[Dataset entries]
- - - - - - -
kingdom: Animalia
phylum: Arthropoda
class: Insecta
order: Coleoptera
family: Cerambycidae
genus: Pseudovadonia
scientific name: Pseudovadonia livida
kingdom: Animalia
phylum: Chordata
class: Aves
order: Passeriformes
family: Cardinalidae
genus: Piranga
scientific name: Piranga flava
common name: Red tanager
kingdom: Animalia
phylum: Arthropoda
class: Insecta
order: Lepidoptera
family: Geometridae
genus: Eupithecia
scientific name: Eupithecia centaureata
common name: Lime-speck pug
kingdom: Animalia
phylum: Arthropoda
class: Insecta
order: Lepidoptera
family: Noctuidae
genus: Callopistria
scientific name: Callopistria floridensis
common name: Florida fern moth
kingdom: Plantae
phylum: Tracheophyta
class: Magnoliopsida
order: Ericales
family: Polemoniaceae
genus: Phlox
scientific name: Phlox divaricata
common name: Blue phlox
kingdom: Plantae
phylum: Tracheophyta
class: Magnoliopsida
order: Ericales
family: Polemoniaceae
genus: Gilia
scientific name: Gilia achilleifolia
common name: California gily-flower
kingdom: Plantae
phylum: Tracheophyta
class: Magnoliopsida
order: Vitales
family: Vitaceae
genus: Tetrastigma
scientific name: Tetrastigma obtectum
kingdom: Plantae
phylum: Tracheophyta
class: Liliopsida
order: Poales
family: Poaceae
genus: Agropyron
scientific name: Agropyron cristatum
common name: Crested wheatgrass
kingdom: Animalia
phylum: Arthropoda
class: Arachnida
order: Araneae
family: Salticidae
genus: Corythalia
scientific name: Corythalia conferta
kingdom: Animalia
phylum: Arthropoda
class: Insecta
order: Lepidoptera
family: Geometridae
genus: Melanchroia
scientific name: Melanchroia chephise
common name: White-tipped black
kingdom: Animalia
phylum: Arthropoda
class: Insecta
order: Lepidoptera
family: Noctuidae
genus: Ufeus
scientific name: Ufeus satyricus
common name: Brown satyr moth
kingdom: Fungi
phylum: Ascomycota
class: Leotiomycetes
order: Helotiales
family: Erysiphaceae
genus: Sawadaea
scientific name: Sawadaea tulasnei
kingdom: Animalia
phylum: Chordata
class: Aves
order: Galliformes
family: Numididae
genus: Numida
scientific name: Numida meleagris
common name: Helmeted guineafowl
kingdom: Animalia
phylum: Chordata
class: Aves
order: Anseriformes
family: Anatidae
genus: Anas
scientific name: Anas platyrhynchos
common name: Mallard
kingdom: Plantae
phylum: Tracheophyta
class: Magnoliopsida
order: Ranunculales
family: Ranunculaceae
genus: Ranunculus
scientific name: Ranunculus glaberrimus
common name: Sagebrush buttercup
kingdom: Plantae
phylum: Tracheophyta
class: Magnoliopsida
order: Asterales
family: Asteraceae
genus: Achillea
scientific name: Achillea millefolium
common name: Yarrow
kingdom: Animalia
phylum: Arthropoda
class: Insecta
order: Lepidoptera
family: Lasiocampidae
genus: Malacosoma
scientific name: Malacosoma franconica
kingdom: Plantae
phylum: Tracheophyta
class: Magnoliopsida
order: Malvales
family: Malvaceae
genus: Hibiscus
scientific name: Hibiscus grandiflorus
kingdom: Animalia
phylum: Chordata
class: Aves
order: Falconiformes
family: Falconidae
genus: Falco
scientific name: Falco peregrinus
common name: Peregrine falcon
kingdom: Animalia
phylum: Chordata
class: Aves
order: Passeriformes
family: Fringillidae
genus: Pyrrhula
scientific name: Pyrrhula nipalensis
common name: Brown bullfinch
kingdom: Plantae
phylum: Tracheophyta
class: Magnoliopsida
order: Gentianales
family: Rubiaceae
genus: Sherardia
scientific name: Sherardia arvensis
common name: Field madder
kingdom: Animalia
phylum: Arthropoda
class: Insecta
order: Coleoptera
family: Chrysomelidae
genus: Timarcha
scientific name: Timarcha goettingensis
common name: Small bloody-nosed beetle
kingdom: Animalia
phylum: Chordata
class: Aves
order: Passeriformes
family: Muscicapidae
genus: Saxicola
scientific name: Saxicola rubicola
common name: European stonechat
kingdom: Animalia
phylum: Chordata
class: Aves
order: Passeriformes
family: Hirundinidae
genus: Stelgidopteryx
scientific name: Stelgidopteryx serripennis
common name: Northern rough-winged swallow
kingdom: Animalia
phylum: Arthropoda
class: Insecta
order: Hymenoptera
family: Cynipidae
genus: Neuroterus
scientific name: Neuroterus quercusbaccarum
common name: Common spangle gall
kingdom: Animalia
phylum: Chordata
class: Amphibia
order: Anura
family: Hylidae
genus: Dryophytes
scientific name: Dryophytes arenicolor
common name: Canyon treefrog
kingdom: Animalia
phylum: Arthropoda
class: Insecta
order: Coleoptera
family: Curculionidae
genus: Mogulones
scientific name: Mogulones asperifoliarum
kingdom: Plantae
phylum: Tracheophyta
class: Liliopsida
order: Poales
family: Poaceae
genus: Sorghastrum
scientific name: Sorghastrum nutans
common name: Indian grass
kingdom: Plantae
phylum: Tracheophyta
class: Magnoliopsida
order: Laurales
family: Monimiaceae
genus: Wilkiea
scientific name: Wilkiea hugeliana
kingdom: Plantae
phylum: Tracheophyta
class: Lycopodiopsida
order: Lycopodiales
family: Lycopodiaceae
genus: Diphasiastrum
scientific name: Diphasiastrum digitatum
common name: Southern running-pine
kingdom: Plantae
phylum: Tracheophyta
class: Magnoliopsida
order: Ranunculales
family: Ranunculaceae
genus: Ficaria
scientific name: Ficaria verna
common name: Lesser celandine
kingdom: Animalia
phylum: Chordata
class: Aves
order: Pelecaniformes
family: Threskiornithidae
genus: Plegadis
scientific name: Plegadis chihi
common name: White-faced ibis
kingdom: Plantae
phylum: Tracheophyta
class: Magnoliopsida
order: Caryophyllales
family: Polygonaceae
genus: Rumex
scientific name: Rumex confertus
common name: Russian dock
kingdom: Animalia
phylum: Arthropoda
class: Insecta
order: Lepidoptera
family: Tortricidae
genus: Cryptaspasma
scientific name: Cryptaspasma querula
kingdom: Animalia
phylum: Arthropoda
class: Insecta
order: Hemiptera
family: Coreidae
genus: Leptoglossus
- - - - - - -
**What is asked:** Rewrite all of the lines above, replacing "scientific name" with "binomial name" wherever it appears and keeping everything else unchanged.

**Result below:**
kingdom: Animalia
phylum: Arthropoda
class: Insecta
order: Coleoptera
family: Cerambycidae
genus: Pseudovadonia
binomial name: Pseudovadonia livida
kingdom: Animalia
phylum: Chordata
class: Aves
order: Passeriformes
family: Cardinalidae
genus: Piranga
binomial name: Piranga flava
common name: Red tanager
kingdom: Animalia
phylum: Arthropoda
class: Insecta
order: Lepidoptera
family: Geometridae
genus: Eupithecia
binomial name: Eupithecia centaureata
common name: Lime-speck pug
kingdom: Animalia
phylum: Arthropoda
class: Insecta
order: Lepidoptera
family: Noctuidae
genus: Callopistria
binomial name: Callopistria floridensis
common name: Florida fern moth
kingdom: Plantae
phylum: Tracheophyta
class: Magnoliopsida
order: Ericales
family: Polemoniaceae
genus: Phlox
binomial name: Phlox divaricata
common name: Blue phlox
kingdom: Plantae
phylum: Tracheophyta
class: Magnoliopsida
order: Ericales
family: Polemoniaceae
genus: Gilia
binomial name: Gilia achilleifolia
common name: California gily-flower
kingdom: Plantae
phylum: Tracheophyta
class: Magnoliopsida
order: Vitales
family: Vitaceae
genus: Tetrastigma
binomial name: Tetrastigma obtectum
kingdom: Plantae
phylum: Tracheophyta
class: Liliopsida
order: Poales
family: Poaceae
genus: Agropyron
binomial name: Agropyron cristatum
common name: Crested wheatgrass
kingdom: Animalia
phylum: Arthropoda
class: Arachnida
order: Araneae
family: Salticidae
genus: Corythalia
binomial name: Corythalia conferta
kingdom: Animalia
phylum: Arthropoda
class: Insecta
order: Lepidoptera
family: Geometridae
genus: Melanchroia
binomial name: Melanchroia chephise
common name: White-tipped black
kingdom: Animalia
phylum: Arthropoda
class: Insecta
order: Lepidoptera
family: Noctuidae
genus: Ufeus
binomial name: Ufeus satyricus
common name: Brown satyr moth
kingdom: Fungi
phylum: Ascomycota
class: Leotiomycetes
order: Helotiales
family: Erysiphaceae
genus: Sawadaea
binomial name: Sawadaea tulasnei
kingdom: Animalia
phylum: Chordata
class: Aves
order: Galliformes
family: Numididae
genus: Numida
binomial name: Numida meleagris
common name: Helmeted guineafowl
kingdom: Animalia
phylum: Chordata
class: Aves
order: Anseriformes
family: Anatidae
genus: Anas
binomial name: Anas platyrhynchos
common name: Mallard
kingdom: Plantae
phylum: Tracheophyta
class: Magnoliopsida
order: Ranunculales
family: Ranunculaceae
genus: Ranunculus
binomial name: Ranunculus glaberrimus
common name: Sagebrush buttercup
kingdom: Plantae
phylum: Tracheophyta
class: Magnoliopsida
order: Asterales
family: Asteraceae
genus: Achillea
binomial name: Achillea millefolium
common name: Yarrow
kingdom: Animalia
phylum: Arthropoda
class: Insecta
order: Lepidoptera
family: Lasiocampidae
genus: Malacosoma
binomial name: Malacosoma franconica
kingdom: Plantae
phylum: Tracheophyta
class: Magnoliopsida
order: Malvales
family: Malvaceae
genus: Hibiscus
binomial name: Hibiscus grandiflorus
kingdom: Animalia
phylum: Chordata
class: Aves
order: Falconiformes
family: Falconidae
genus: Falco
binomial name: Falco peregrinus
common name: Peregrine falcon
kingdom: Animalia
phylum: Chordata
class: Aves
order: Passeriformes
family: Fringillidae
genus: Pyrrhula
binomial name: Pyrrhula nipalensis
common name: Brown bullfinch
kingdom: Plantae
phylum: Tracheophyta
class: Magnoliopsida
order: Gentianales
family: Rubiaceae
genus: Sherardia
binomial name: Sherardia arvensis
common name: Field madder
kingdom: Animalia
phylum: Arthropoda
class: Insecta
order: Coleoptera
family: Chrysomelidae
genus: Timarcha
binomial name: Timarcha goettingensis
common name: Small bloody-nosed beetle
kingdom: Animalia
phylum: Chordata
class: Aves
order: Passeriformes
family: Muscicapidae
genus: Saxicola
binomial name: Saxicola rubicola
common name: European stonechat
kingdom: Animalia
phylum: Chordata
class: Aves
order: Passeriformes
family: Hirundinidae
genus: Stelgidopteryx
binomial name: Stelgidopteryx serripennis
common name: Northern rough-winged swallow
kingdom: Animalia
phylum: Arthropoda
class: Insecta
order: Hymenoptera
family: Cynipidae
genus: Neuroterus
binomial name: Neuroterus quercusbaccarum
common name: Common spangle gall
kingdom: Animalia
phylum: Chordata
class: Amphibia
order: Anura
family: Hylidae
genus: Dryophytes
binomial name: Dryophytes arenicolor
common name: Canyon treefrog
kingdom: Animalia
phylum: Arthropoda
class: Insecta
order: Coleoptera
family: Curculionidae
genus: Mogulones
binomial name: Mogulones asperifoliarum
kingdom: Plantae
phylum: Tracheophyta
class: Liliopsida
order: Poales
family: Poaceae
genus: Sorghastrum
binomial name: Sorghastrum nutans
common name: Indian grass
kingdom: Plantae
phylum: Tracheophyta
class: Magnoliopsida
order: Laurales
family: Monimiaceae
genus: Wilkiea
binomial name: Wilkiea hugeliana
kingdom: Plantae
phylum: Tracheophyta
class: Lycopodiopsida
order: Lycopodiales
family: Lycopodiaceae
genus: Diphasiastrum
binomial name: Diphasiastrum digitatum
common name: Southern running-pine
kingdom: Plantae
phylum: Tracheophyta
class: Magnoliopsida
order: Ranunculales
family: Ranunculaceae
genus: Ficaria
binomial name: Ficaria verna
common name: Lesser celandine
kingdom: Animalia
phylum: Chordata
class: Aves
order: Pelecaniformes
family: Threskiornithidae
genus: Plegadis
binomial name: Plegadis chihi
common name: White-faced ibis
kingdom: Plantae
phylum: Tracheophyta
class: Magnoliopsida
order: Caryophyllales
family: Polygonaceae
genus: Rumex
binomial name: Rumex confertus
common name: Russian dock
kingdom: Animalia
phylum: Arthropoda
class: Insecta
order: Lepidoptera
family: Tortricidae
genus: Cryptaspasma
binomial name: Cryptaspasma querula
kingdom: Animalia
phylum: Arthropoda
class: Insecta
order: Hemiptera
family: Coreidae
genus: Leptoglossus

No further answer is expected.